◆ DOCUMENT SEGMENT:
Uh and then we let the model
given these types, write some code
against these types. So, here we're
doing code mode list workers. I hope you
guys can see that. Uh
And we're going to try and list some
workers. So, this might be like a user
request to list workers. The model
generates this code um against a typed
SDK that we generate from our API. You
can generate them from open API specs.
Uh
And then we can run that and we can like
list the workers that we have on our
account.
Um we could deploy a worker.
That would be fun. Hello world.
And we could put it behind one of the
hardest things to do at Cloudflare,
which is so weird because it's such a
powerful product, but we can add access,
which is like our our managed IDP. And
now this worker is secure behind access.
Kind of cool. With like a access policy
to only allow me into it and all of this
sort of good stuff. Super super easy.
And an agent can generate all of this
code given our types.
So, this feels like a step in the right
direction.
We just let the model write code. We
benefit from the model getting better.
We benefit from
I don't know, or like our improving our
open API spec. It's like that should be
the source of truth.
But, we had this like kind of weird
thing where we thought this was awesome
and we were pretty stoked about it. Uh
but the clients didn't implement it.
And then I'm when I mean clients, I've
gotten to like MCP terms now. So, the
client is the agent. So, we'll be
referring to the agent as a client from
now on. Um but it So, the clients didn't
really implement it.
And we're like a little bit confused
about why this is the case. Like this
was sort of eight, nine months ago now
and it's a better way of interacting
with
uh with APIs. Just let the model write
code against the API, but they didn't
implement it. And why not?
Uh And that's because like running
untrusted code is mega mega scary. Like
i- if I had said to you a few years ago,
"Oh, we're just going to let
a language model write some code that
we're going to gen- we're going to
execute for our users without looking at
it, without reading it, without seeing
what it does, that might have
potentially like secrets access.
Ideally, it has some secret access.
You'd be like, "That's crazy. That's a
CV, right?" It's a CV. Like, it's a
vulnerability.
That's a problem.
And now we're proposing you to do this.
So,
it is quite scary. What loads of things
can go wrong. We could It could read a
file system, read some secrets that you
don't want it to read. It could
exfiltrate those secrets into a network
request, run infinite loops, consume all
your resources, do like really scary
stuff, run a crypto miner, you know?
That would be That would be bad.
And in the past, people have tried loads
of things to let people run code-like
solutions. So, if anyone's ever written
a DSL,
some sort of like JSON spec about how to
and to interpret that as code, that is
basically this.
If you ever used one of those
integration softwares where you have to
do that, that is this. They just don't
trust you to write code on their
servers.

◆ TASKS FOR THIS EXERCISE:
(a) In the code mode transcript, why didn't the clients implement the approach?
(b) Pick up the code mode transcript after its final sentence and carry it forward.

◆ RECORD SET:

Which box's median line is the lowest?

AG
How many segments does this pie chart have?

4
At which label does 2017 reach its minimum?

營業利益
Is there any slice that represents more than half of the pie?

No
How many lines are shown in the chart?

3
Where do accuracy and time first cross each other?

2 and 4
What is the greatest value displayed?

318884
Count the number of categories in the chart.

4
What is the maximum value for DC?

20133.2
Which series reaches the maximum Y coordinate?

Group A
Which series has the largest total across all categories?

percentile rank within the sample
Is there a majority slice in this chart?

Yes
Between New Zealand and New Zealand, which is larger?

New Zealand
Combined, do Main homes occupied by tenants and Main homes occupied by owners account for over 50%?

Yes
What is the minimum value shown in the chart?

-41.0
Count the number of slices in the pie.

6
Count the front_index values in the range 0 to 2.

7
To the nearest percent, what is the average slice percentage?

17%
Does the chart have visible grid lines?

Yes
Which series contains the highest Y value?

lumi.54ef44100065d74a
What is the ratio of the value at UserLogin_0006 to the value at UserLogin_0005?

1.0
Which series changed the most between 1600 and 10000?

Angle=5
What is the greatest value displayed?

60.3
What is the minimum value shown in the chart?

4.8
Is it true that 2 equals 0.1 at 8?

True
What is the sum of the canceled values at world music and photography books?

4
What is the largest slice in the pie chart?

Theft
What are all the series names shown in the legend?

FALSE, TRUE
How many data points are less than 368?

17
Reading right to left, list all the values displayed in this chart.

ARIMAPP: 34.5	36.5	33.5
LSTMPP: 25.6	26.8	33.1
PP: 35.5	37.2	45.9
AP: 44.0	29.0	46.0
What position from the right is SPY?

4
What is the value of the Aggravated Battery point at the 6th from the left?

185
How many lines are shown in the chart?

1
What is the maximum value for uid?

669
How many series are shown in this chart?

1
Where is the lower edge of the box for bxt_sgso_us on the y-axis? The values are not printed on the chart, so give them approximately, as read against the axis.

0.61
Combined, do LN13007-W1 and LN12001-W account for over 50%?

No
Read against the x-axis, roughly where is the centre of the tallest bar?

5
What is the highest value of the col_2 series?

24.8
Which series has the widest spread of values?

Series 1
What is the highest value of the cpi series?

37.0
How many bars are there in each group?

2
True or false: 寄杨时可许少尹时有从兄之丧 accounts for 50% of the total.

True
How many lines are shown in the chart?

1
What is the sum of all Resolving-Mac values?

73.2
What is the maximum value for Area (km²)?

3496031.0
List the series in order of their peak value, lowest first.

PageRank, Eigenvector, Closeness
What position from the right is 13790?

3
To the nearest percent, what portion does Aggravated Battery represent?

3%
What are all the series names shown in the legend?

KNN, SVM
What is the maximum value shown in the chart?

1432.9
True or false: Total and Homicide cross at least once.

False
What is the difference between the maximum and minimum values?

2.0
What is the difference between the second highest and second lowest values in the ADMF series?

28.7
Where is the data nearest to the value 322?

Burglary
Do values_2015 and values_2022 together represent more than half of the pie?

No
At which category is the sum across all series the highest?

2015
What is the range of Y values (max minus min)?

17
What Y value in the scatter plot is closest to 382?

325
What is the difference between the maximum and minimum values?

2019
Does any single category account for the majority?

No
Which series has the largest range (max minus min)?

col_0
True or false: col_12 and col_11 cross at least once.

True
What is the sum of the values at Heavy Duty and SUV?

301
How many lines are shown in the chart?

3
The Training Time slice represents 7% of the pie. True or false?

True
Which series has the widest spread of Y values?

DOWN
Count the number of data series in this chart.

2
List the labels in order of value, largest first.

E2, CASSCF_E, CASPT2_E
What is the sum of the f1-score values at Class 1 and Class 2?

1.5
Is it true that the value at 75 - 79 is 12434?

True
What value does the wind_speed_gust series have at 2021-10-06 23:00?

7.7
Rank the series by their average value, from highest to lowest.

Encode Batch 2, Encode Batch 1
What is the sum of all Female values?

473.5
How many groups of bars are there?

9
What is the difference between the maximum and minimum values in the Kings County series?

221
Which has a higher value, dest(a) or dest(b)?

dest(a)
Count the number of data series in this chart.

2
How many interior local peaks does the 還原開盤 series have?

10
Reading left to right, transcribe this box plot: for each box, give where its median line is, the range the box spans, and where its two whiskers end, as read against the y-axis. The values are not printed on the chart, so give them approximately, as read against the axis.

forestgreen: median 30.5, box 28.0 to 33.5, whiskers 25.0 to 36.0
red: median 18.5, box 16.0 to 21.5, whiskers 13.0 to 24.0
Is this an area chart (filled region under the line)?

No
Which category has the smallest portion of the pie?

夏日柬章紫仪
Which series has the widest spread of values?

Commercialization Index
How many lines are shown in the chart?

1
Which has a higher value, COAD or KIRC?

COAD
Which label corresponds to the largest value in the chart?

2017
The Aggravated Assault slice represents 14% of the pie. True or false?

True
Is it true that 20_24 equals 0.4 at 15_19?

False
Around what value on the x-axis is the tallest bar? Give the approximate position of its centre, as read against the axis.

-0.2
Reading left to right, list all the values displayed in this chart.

◆ EXERCISE RESPONSES:
(a) Because running untrusted code is very scary.

(b)
VMs also, people spinning up sandboxes
to run code,
big sandboxes, big VMs, that's this. And
also code review.
But,
it's kind of lucky cuz we have like a
pretty cool primitive that solves this.
And there will be other primitives that
solve this. I just think this is the
first and so it's worth like worth
shouting about, really. And this is like
how do you run untrusted code in a way
that's super safe for you and your
infrastructure?
And it's kind of like this. So, we can
execute a worker
from a string. And a worker is just a
like a little is like an isolat
in V8. There's many blogs about how all
this works. I'm not going to go into it
super deeply. I'm just going to show you
what it can do.
So,
for instance, we have this like
this piece of code that was generated
and we're going to run this piece of
code that was generated. And this ran on
the back end. It didn't run in my
browser. It ran in a dynamic worker
that's fully isolated. And how how I
guess how can I prove that to you?
If we do this one,
we are trying to get some secrets here,
process.env.
And if we print them, there are no
secrets.
And we also have this weird Cloudflare
global. Ooh, interesting.
Um
if we turn That was with node compat on.
If we turn node compatibility off, we
don't even have We don't even have
process.env there and it all errors out.
So,
we can like influent We have this like
programmable sandbox. It's not quite a
sandbox. It's like a very lightweight
thing that you can put load code into it
and then run it. And I'll show you some
other options later. Like, it's not just
us that has this, but we have one that
we host for you and goes to like
Cloudflare level scale. If you want to
do billions of requests, knock yourself
out.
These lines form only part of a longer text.